Howard is a frequent speaker and moderator at O’Reilly Media conferences and many other events in Washington and beyond, including the Web 2.0 Summit and Expo, the U.S. National Archives, D.C. Week, Social Media Week, SXSWi, Strata, GOSCON, AMP Summit, Tech@State, and the State of the Net. I’ve also spoken at the American Academy for Arts and Sciences, NIST, Club de Madrid, Cato Institute, the National Archives and the Social Security Agency. In 2011, he acted as Visiting Faculty at the the Poynter Institute.
Before joining O’Reilly Media, Howard was the associate editor of SearchCompliance.com at TechTarget. His work there focused on how regulations affect IT operations, including coverage of data protection, electronic privacy, security and enterprise IT strategy. For the first two and a half years of his career at TechTarget, Howard was the associate editor of WhatIs.com, an online IT encyclopedia. In that role, he researched and wrote about nearly every aspect of enterprise IT.
Howard’s previous work experience also includes working in operations for an e-business consultancy, as a knowledge broker for a management consulting firm and (very briefly) as a garde manger at an outstanding Italian restaurant. Howard has taught middle schoolers about technology, coached high school tennis, been apprenticed to master builders and maintained the websites of various nonprofits, restaurants and small businesses in New England. He has designed marketing and sales presentations, edited energy research articles and reconciled accounts receivable for an environmental remediation firm.
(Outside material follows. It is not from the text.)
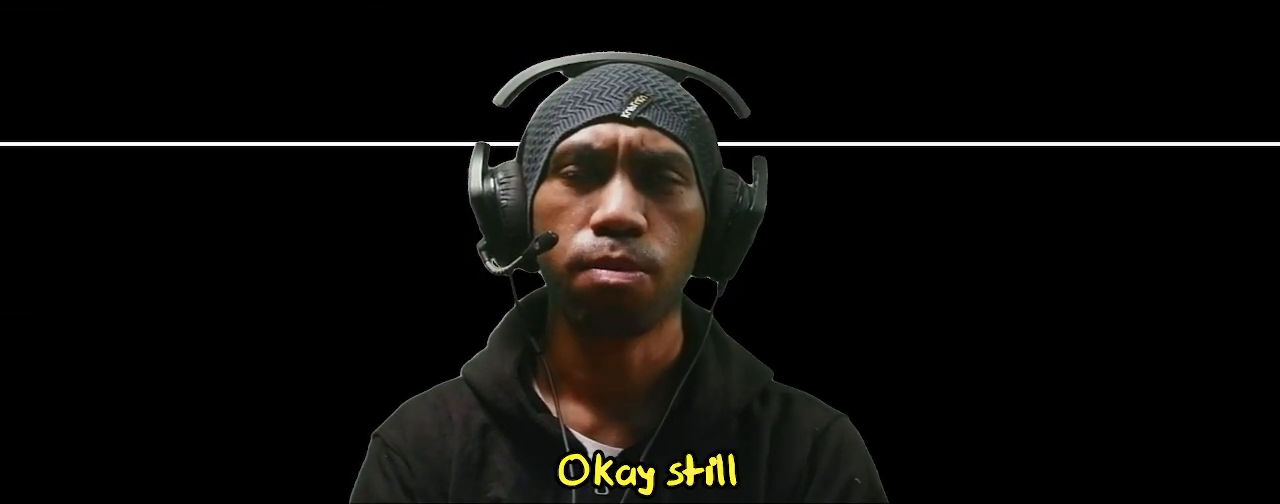
{"buttons": [], "left_stick": "center", "right_stick": "center", "events": []}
Howard graduated from Colby College in 1998 with a bachelor’s degree in biology and sociology. He sang a cappella there and spent time developing his interests in reading, fishing, cycling, gardening and hiking, along with a few games of Marathon, once the Macs were connected by Ethernet.
Howard is a native of Alleghany County, near the Finger Lakes in upstate New York. He moved to Philadelphia at 8, went to college in New England and, after brief sojourns in Brazil and Baltimore, settled in the Boston area in 1999.
In 2009, he moved to the District of Columbia with his greyhound, fiancee, power tools, plants and growing collection of cast iron pans, many of which are frequently used to pursue his passion for good cooking.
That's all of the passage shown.